До XVIII века афинской (и вообще греческой) археологией никто не занимался. «Греки на Крите и Корфу, другие ученые эллинисты собранные Альдом Мануцием в Венеции и преподававшие в греческих гимназиях в Манте, Падуе, Риме, Париже, Женеве, Гейдельберге, посвящали все свои силы филологической критике» ([18], стр.365).

Не удивительно поэтому, что даже в 1677 году в книге «Точное и подробное описание древней и новой Греции» ее автор Лауремберг утверждает, что от древней столицы муз осталась лишь кучка жалких хижин, называемая Сетин, хотя ему и были известны письма, полученные Крузиусом. На карте, приложенной к его книге, Лауремберг изобразил Афины в виде круглого города, посередине которого возвышается высокая конусообразная гора, увенчанная двумя готическими башнями.
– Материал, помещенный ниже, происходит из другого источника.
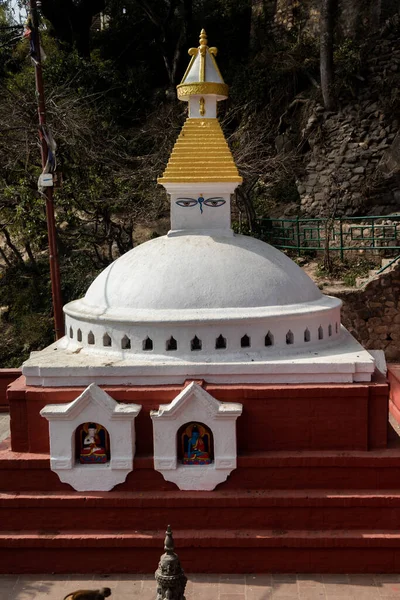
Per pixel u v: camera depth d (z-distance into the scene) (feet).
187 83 32.96
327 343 31.09
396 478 27.09
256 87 90.58
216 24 102.27
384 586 25.98
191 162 32.76
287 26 95.09
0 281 79.00
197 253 30.73
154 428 27.09
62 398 27.86
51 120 68.80
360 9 86.53
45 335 70.49
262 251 32.22
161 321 28.25
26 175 68.74
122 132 91.76
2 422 43.57
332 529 27.02
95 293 32.27
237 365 27.76
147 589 26.14
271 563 26.99
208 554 27.02
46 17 99.86
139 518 27.35
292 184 87.76
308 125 85.10
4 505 27.45
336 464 27.07
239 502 26.91
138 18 104.99
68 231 82.02
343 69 82.58
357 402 27.32
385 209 78.84
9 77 97.91
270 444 27.76
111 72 95.71
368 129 81.41
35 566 27.40
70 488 27.76
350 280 68.13
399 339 64.54
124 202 74.54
Однако в отношении Афин в Европе уже подули новые ветры. В 1645 г. в Афинах появляются французские иезуиты, а в 1658 г. — капуцины. Их монастырь и сделался исходным пунктом изучения афинских древностей, которое с тех пор производилось все с большей интенсивностью.

Таким образом, литературно-теоретические представления о Древней Греции, выработанные филологами-гуманистами, лишь через двести-триста лет подверглись сравнению с археологическим материалом. Естественно, что все исследователи занимались только одним: осмыслением и интерпретацией афинских руин в рамках уже твердо устоявшихся «классических» представлений на основе стихийно сложившихся атрибуций. Никакой речи о независимом изучении «афинских древностей» вообще не было.

Результаты этой односторонней работы нам и преподносятся теперь как «научно установленные» факты о классической Греции.